BRIEF =
Reproduce verbatim every line of text from the entries below, leaving out the pictures.

[Collected data]
§

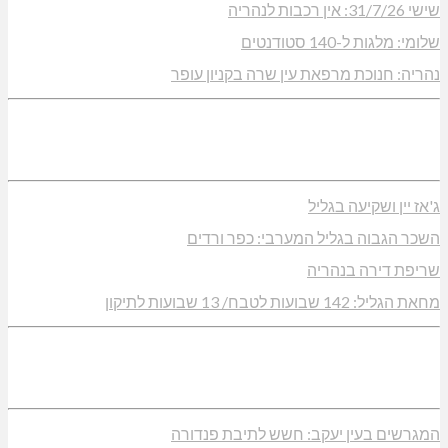
שישי 31/7/26: אין רכבות לנהריה
שלומי: מלגות ל-140 סטודנטים
נהריה: חנוכת מרפאת עין שרה בקניון עופר
ג'אז יין ושקיעה בגליל
השכר הגבוה בגליל המערבי: כפר ורדים
שריפת דירה בנהריה
מחאת הגליל: 142 שבועות לטבח/ 13 שבועות לתיקון
המגרשים בעין יעקב: חשש לתיבת פנדורה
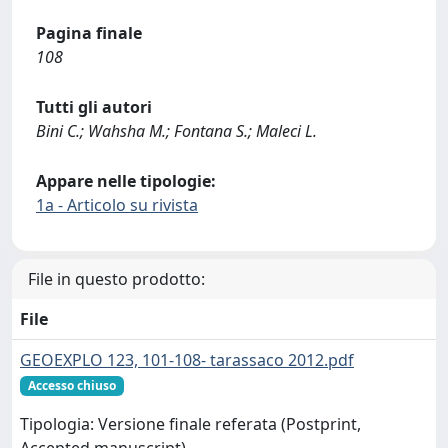
Pagina finale
108
Tutti gli autori
Bini C.; Wahsha M.; Fontana S.; Maleci L.
Appare nelle tipologie:
1a - Articolo su rivista
File in questo prodotto:
File
GEOEXPLO 123, 101-108- tarassaco 2012.pdf
Accesso chiuso
Tipologia: Versione finale referata (Postprint,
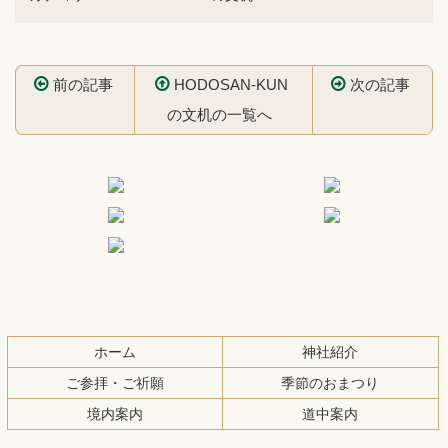
前の記事
HODOSAN-KUN
次の記事
の文机の一覧へ
コ
ペ
ン
ー
テ
ジ
ン
の
ツ
先
本
頭
文
へ
の
戻
ホーム
神社紹介
先
る
ご参拝・ご祈願
季節のおまつり
頭
境内案内
道中案内
へ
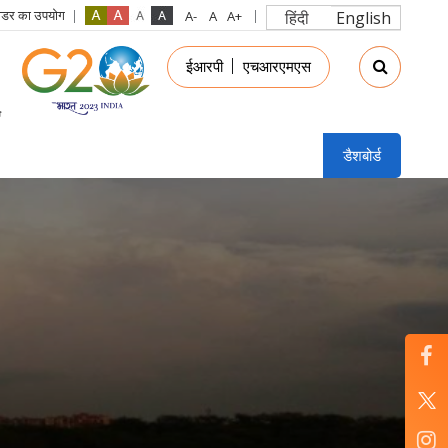
रीडर का उपयोग
हिंदी
English
in
ईआरपी
एचआरएमएस
nu
डैशबोर्ड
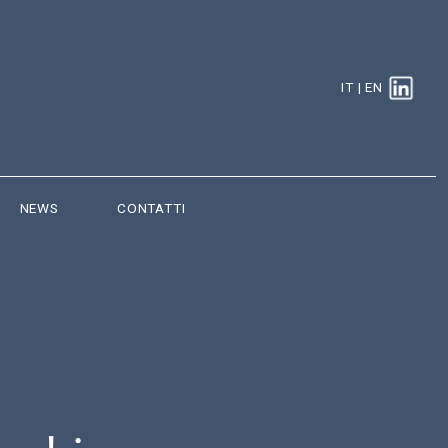
IT
|
EN
NEWS
CONTATTI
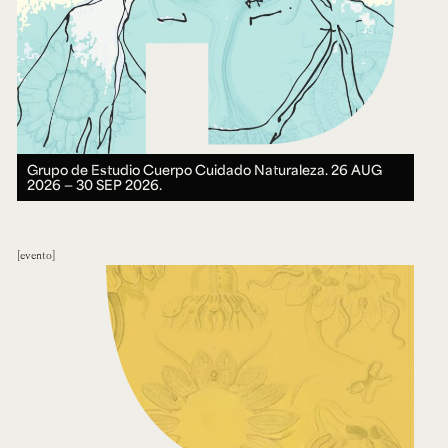
Grupo de Estudio Cuerpo Cuidado Naturaleza.
26 AUG
2026 ― 30 SEP 2026.
evento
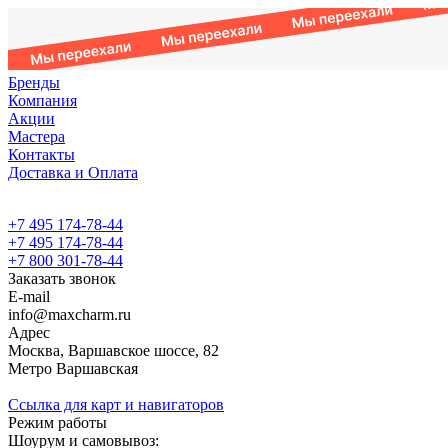
Бренды
Компания
Акции
Мастера
Контакты
Доставка и Оплата
+7 495 174-78-44
+7 495 174-78-44
+7 800 301-78-44
Заказать звонок
E-mail
info@maxcharm.ru
Адрес
Москва, Варшавское шоссе, 82
Метро Варшавская
Ссылка для карт и навигаторов
Режим работы
Шоурум и самовывоз:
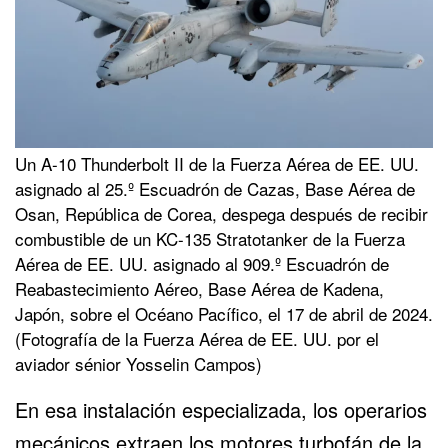
Un A-10 Thunderbolt II de la Fuerza Aérea de EE. UU.
asignado al 25.º Escuadrón de Cazas, Base Aérea de
Osan, República de Corea, despega después de recibir
combustible de un KC-135 Stratotanker de la Fuerza
Aérea de EE. UU. asignado al 909.º Escuadrón de
Reabastecimiento Aéreo, Base Aérea de Kadena,
Japón, sobre el Océano Pacífico, el 17 de abril de 2024.
(Fotografía de la Fuerza Aérea de EE. UU. por el
aviador sénior Yosselin Campos)
En esa instalación especializada, los operarios
mecánicos extraen los motores turbofán de la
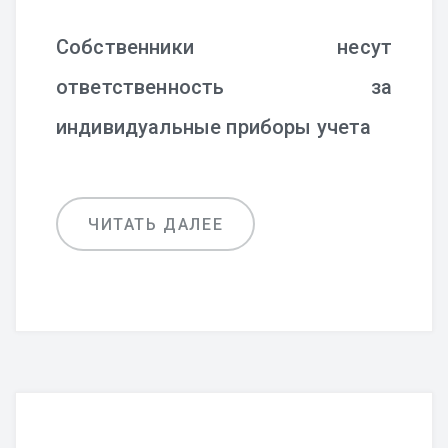
Собственники несут
ответственность за
индивидуальные приборы учета
ЧИТАТЬ ДАЛЕЕ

§

REPLY =
שישי 31/7/26: אין רכבות לנהריה
שלומי: מלגות ל-140 סטודנטים
נהריה: חנוכת מרפאת עין שרה בקניון עופר
ג'אז יין ושקיעה בגליל
השכר הגבוה בגליל המערבי: כפר ורדים
שריפת דירה בנהריה
מחאת הגליל: 142 שבועות לטבח/ 13 שבועות לתיקון
המגרשים בעין יעקב: חשש לתיבת פנדורה
Pagina finale
108
Tutti gli autori
Bini C.; Wahsha M.; Fontana S.; Maleci L.
Appare nelle tipologie:
1a - Articolo su rivista
File in questo prodotto:
File
GEOEXPLO 123, 101-108- tarassaco 2012.pdf
Accesso chiuso
Tipologia: Versione finale referata (Postprint,
前の記事
HODOSAN-KUN
次の記事
の文机の一覧へ
コ
ペ
ン
ー
テ
ジ
ン
の
ツ
先
本
頭
文
へ
の
戻
ホーム
神社紹介
先
る
ご参拝・ご祈願
季節のおまつり
頭
境内案内
道中案内
へ
रीडर का उपयोग
हिंदी
English
in
ईआरपी
एचआरएमएस
nu
डैशबोर्ड
IT
|
EN
NEWS
CONTATTI
Grupo de Estudio Cuerpo Cuidado Naturaleza.
26 AUG
2026 ― 30 SEP 2026.
evento
Бренды
Компания
Акции
Мастера
Контакты
Доставка и Оплата
+7 495 174-78-44
+7 495 174-78-44
+7 800 301-78-44
Заказать звонок
E-mail
info@maxcharm.ru
Адрес
Москва, Варшавское шоссе, 82
Метро Варшавская
Ссылка для карт и навигаторов
Режим работы
Шоурум и самовывоз:
Un A-10 Thunderbolt II de la Fuerza Aérea de EE. UU.
asignado al 25.º Escuadrón de Cazas, Base Aérea de
Osan, República de Corea, despega después de recibir
combustible de un KC-135 Stratotanker de la Fuerza
Aérea de EE. UU. asignado al 909.º Escuadrón de
Reabastecimiento Aéreo, Base Aérea de Kadena,
Japón, sobre el Océano Pacífico, el 17 de abril de 2024.
(Fotografía de la Fuerza Aérea de EE. UU. por el
aviador sénior Yosselin Campos)
En esa instalación especializada, los operarios
mecánicos extraen los motores turbofán de la
Собственники несут
ответственность за
индивидуальные приборы учета
ЧИТАТЬ ДАЛЕЕ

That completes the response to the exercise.